Wirelessly posted (iPhone Dark: Mozilla/5.0 (iPhone; U; CPU iPhone OS 4_3_3 like Mac OS X; en-us) AppleWebKit/533.17.9 (KHTML, like Gecko) Mobile/8J2)

No big deal. By backups are bootable and I can just clone another drive as I do now when needed. No OS DVD/USB drive needed.
 
From: Steve Jobs
Subject: Re: Lion clean install
Date: June 21, 2011 7:55:05 AM PDT
To: xxxx

You can clean install Snow Leopaard [sic] first.

Sent from my iPhone

Leopaard?
I don't think Jobs would spell his own products wrong.
 
If they continue to follow the same model as the store has now; there is an DMG install image which can be burnt to a USB thumb drive or a DS DVD. It installs clean fine.

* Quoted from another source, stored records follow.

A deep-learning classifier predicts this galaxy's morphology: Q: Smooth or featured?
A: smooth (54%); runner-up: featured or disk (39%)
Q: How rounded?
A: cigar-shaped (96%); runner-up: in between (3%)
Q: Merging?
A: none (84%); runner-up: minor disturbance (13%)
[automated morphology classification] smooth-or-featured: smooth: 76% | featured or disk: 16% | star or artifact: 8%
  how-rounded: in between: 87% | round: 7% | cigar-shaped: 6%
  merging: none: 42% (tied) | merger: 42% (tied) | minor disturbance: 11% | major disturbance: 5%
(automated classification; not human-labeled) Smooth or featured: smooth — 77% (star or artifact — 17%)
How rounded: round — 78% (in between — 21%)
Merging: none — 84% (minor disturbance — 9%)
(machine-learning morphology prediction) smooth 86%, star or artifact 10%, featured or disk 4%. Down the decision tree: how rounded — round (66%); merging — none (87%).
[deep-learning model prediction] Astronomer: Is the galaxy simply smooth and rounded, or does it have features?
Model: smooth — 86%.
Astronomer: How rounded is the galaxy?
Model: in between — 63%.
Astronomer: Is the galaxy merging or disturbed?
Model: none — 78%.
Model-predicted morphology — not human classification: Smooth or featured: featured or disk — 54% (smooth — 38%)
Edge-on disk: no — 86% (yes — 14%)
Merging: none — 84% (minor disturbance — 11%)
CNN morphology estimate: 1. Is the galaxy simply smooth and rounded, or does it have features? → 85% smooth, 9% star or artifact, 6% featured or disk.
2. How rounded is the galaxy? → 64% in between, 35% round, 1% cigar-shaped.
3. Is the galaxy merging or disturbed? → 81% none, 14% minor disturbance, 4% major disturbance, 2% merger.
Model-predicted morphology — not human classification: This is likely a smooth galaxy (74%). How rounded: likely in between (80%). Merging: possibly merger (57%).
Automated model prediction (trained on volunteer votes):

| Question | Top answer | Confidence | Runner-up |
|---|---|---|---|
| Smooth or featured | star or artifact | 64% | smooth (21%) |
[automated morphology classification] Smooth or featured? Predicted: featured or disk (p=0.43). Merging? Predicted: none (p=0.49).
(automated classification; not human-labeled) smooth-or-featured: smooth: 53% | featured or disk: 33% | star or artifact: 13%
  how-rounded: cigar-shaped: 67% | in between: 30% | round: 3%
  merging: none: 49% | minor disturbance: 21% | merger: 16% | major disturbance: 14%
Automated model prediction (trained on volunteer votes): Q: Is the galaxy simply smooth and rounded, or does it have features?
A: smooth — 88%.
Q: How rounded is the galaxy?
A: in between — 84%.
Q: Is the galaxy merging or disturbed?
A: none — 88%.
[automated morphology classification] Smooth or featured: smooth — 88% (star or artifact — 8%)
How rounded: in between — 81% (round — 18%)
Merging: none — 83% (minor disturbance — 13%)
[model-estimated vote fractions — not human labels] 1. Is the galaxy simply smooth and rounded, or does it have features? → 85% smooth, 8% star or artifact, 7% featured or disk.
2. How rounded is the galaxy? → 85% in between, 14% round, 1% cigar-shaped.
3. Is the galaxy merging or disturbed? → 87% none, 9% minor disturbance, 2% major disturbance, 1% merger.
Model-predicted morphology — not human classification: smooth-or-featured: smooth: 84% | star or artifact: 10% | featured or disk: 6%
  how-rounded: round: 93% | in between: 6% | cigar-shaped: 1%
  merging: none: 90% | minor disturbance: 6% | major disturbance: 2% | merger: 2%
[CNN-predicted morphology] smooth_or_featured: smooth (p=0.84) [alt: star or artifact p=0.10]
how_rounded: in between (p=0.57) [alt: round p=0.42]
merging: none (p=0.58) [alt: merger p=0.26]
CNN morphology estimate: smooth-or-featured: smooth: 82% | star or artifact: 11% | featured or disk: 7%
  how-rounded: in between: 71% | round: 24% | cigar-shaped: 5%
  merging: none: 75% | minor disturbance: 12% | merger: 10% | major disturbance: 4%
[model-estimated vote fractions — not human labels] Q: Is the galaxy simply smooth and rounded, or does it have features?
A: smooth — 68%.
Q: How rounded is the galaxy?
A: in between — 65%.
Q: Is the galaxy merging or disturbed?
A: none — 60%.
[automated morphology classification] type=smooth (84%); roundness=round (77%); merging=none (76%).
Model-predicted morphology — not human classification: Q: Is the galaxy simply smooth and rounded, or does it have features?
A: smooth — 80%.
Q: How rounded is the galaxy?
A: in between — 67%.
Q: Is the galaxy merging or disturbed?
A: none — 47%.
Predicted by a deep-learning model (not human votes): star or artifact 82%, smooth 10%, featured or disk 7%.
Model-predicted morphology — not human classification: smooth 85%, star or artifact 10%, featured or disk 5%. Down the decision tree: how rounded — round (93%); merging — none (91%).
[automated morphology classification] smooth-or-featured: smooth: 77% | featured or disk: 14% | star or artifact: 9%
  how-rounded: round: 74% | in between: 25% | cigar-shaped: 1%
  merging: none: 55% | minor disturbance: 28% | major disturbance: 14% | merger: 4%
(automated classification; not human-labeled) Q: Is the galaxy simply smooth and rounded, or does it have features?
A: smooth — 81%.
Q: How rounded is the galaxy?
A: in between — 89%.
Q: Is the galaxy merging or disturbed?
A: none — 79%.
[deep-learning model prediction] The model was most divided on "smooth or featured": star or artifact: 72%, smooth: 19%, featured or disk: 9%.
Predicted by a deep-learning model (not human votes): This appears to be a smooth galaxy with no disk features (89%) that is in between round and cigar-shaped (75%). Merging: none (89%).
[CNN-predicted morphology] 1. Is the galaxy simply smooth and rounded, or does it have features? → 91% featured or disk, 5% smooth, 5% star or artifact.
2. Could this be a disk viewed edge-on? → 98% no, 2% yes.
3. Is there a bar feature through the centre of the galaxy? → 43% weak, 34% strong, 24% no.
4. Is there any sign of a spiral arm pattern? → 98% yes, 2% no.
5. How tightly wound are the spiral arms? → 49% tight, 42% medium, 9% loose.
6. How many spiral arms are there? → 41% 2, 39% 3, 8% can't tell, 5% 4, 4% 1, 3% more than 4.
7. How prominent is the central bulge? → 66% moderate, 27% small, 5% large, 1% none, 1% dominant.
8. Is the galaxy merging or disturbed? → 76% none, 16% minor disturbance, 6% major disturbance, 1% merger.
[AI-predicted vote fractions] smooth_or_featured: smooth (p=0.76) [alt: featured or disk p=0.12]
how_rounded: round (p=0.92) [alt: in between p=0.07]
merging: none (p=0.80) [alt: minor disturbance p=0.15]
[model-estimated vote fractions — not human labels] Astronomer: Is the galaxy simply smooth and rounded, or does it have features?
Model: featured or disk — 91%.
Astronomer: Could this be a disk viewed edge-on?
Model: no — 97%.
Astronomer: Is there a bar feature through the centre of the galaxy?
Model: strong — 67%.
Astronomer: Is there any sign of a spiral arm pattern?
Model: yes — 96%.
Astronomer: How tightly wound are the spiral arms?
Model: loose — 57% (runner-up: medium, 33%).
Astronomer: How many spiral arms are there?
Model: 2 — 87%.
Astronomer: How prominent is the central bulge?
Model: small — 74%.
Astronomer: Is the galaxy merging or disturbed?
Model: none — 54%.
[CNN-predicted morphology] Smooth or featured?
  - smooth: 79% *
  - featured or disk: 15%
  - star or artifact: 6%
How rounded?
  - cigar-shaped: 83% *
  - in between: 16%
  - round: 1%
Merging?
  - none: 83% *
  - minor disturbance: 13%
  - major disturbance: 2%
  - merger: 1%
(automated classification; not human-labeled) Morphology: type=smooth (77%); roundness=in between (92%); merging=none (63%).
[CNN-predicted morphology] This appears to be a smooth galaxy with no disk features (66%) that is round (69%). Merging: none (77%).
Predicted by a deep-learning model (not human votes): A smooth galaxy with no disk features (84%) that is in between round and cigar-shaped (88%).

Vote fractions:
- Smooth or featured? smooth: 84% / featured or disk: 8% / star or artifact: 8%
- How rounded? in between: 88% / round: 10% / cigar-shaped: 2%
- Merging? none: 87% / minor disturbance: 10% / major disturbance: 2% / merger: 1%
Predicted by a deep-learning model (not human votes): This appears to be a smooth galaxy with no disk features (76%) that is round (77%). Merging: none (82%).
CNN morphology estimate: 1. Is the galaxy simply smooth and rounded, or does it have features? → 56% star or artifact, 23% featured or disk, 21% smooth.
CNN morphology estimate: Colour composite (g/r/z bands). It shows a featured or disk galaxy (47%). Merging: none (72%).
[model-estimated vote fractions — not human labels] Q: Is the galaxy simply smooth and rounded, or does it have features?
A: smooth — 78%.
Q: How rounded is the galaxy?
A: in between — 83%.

What Steve was saying was for common foke -- with a little digging you can fine it in the update package.
 
Wonder how this'll work for Apple Authorized Service Providers?

I have a few friends who work for an AASP, and having to install Snow Leopard just to get to Lion would use up far too much time. Is a Lion disk image still able to be copied over to a new drive (via NetRestore, etc.)?
 
Wirelessly posted (iPhone Dark: Mozilla/5.0 (iPhone; U; CPU iPhone OS 4_3_3 like Mac OS X; en-us) AppleWebKit/533.17.9 (KHTML, like Gecko) Mobile/8J2)

the8thark said:
From: Steve Jobs
Subject: Re: Lion clean install
Date: June 21, 2011 7:55:05 AM PDT
To: xxxx

You can clean install Snow Leopaard [sic] first.

Sent from my iPhone

Leopaard?
I don't think Jobs would spell his own products wrong.

Lol... Wouldn't his iPhone have corrected that misspelling?

Leopard -- there, mine just did.
 
This won't be a problem if we can burn it to DVD, but it will be if we can't.

You can extract the install file from the App Store download and restore to either a DVD or USB thumb drive to initiate a "clean" install. Relax everyone. :apple:
 
I'll do a clean install of SL first, then install Lion from the App store, finally make a copy with CarbonCopyCloner, store that copy in a safe place and voila, I'm good to go for any future reinstalls.
 
You can extract the install file from the App Store download and restore to either a DVD or USB thumb drive to initiate a "clean" install. Relax everyone. :apple:

Maybe on the Developer Preview but judging by these responses (if they are truly genuine), not on the final release. Wouldn't the high chancellor know this if you could do it? I'd have thought so... We'll see how it turns out but this bull might just give me a kick up the arse to jump ship to Ubuntu.
 
Maybe on the Developer Preview but judging by these responses (if they are truly genuine), not on the final release. Wouldn't the high chancellor know this if you could do it? I'd have thought so... We'll see how it turns out but this bull might just give me a kick up the arse to jump ship to Ubuntu.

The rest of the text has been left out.